Outre le fait que cette solution implique de dater la rupture à un moment où le salarié n'en a pas connaissance, elle contredit la théorie des actes réceptices. Cette théorie est pourtant la règle en matière d'actes unilatéraux (voir sur ce point : G. Auzero, Revirement quant à la date de la rupture du contrat de travail en période d'essai, Lexbase Hebdo n° 169 du 26 mai 2005 - édition sociale N° Lexbase : N4538AIW). La rupture du contrat de travail, qu'elle intervienne en période d'essai ou après l'expiration de cette période, appartient donc à la théorie des actes non réceptices. Il faut, sans doute, y voir l'une des spécificités du droit du travail, (comme l'ordre public social) contenue dans l'article L. 122-14-1 du Code du travail, résultant d'une interprétation stricte de ce texte.

  • Un fondement textuel ?

L'article L. 122-14-1, alinéa 1er, du Code du travail dispose que "l'employeur qui décide de licencier un salarié doit notifier le licenciement par lettre recommandée avec demande d'avis de réception". Pour que le contrat soit rompu, cette disposition n'impose que l'envoi par l'employeur d'une lettre recommandée avec avis de réception. Rien, dans ce texte, n'impose que le salarié ait pris connaissance du contenu de la lettre pour que la rupture devienne effective.

Cette affirmation semble trouver confirmation dans l'article L. 122-4 du Code du travail (N° Lexbase : L5554ACP) qui dispose que "le contrat de travail conclu sans détermination de durée peut cesser à l'initiative d'une des parties contractantes sous réserve de l'application des règles ci-après définies". Une fois que l'employeur a respecté les règles, de fond et de forme, prescrites par le législateur, il ne lui reste plus qu'à matérialiser sa décision de mettre fin à la relation de travail par l'envoi d'une lettre recommandée. Sa décision étant prise, le contrat est rompu et la lettre a seulement pour objet de porter cette décision de manière officielle à la connaissance du salarié.

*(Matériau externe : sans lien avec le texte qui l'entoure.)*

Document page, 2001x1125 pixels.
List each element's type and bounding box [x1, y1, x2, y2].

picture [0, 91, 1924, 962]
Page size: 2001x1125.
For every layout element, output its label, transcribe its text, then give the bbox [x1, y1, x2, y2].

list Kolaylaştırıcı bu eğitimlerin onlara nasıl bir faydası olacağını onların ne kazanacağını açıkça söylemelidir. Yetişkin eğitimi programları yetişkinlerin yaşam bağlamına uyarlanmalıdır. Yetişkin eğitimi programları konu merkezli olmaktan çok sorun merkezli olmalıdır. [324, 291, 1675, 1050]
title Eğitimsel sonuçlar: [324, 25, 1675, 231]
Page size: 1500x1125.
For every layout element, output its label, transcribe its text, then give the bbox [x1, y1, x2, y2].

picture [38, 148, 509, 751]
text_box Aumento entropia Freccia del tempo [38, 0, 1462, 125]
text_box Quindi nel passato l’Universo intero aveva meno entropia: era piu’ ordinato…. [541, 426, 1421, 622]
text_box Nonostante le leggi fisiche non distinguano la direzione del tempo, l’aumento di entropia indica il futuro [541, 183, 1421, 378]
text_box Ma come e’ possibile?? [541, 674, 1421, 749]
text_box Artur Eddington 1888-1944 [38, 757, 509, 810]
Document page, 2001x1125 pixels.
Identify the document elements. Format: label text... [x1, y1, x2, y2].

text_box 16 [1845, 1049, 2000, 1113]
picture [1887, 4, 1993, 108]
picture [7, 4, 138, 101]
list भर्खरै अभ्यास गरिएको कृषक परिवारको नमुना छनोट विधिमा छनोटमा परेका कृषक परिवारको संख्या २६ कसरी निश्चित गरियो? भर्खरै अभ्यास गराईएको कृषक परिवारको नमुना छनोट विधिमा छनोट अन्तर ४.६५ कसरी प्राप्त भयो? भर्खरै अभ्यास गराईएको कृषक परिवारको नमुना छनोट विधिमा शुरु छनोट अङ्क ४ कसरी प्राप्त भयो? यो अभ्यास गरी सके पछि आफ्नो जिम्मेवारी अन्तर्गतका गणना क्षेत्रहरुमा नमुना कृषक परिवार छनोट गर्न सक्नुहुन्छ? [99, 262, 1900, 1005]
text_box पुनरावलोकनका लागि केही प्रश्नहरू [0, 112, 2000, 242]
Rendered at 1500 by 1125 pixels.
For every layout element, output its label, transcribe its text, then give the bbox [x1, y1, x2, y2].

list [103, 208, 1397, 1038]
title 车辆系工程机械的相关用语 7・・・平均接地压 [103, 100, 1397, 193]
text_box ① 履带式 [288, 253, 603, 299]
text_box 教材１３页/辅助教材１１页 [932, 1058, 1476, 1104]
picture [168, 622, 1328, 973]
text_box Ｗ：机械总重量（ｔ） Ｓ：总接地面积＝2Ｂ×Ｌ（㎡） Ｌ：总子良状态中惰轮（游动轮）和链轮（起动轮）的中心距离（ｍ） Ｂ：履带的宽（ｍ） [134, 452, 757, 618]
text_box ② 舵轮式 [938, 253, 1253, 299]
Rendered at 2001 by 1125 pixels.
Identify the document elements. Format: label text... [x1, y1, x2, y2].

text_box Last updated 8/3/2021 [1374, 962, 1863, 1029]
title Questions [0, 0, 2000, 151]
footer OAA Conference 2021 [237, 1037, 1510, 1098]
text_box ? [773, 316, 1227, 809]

  • Quelques difficultés pratiques...

Si cette solution peut trouver une justification textuelle, elle pose cependant deux problèmes pratiques : en premier lieu, il existe désormais un décalage entre la date de la rupture et celle où commence à courir le préavis. Quid de cette période ? Il semble que ce revirement ne change rien pour l'employeur qui reste tenu des salaires entre la date d'envoi de la lettre et celle de sa réception. Dans la décision commentée, les juges du fond avaient arrêté la mise à pied à la date d'envoi de la lettre et les juges de cassation l'ont prolongée jusqu'au point de départ du préavis. D'un point de vue salarial, rien ne change pour le salarié. Le seul changement concerne le décompte de l'ancienneté, pouvant léser certains salariés.

En second lieu, les salariés voient leurs droits à ancienneté arrêtés à cette date. Si, dans l'espèce commentée, cela était favorable au salarié puisqu'il s'est vu allouer 13 jours supplémentaires de salaire au titre de la mise à pied, tel n'était pas le cas dans la décision du 26 septembre 2006. Dans cette décision, en effet, ce nouveau décompte de l'ancienneté a fait perdre au salarié les droits auxquels il pouvait prétendre en tant que salarié ayant plus de 2 ans d'ancienneté dans l'entreprise. Le fait de prendre comme date de rupture celle de l'envoi de la lettre ayant réduit son ancienneté en-deça de 2 ans, il ne pouvait prétendre à une indemnité pour licenciement sans cause réelle et sérieuse d'au minimum 6 mois de salaires (C. trav., art. L. 122-14-4 N° Lexbase : L8990G74) mais simplement à des dommages et intérêts en fonction du préjudice subi (C. trav., art. L. 122-14-5 N° Lexbase : L5570ACB).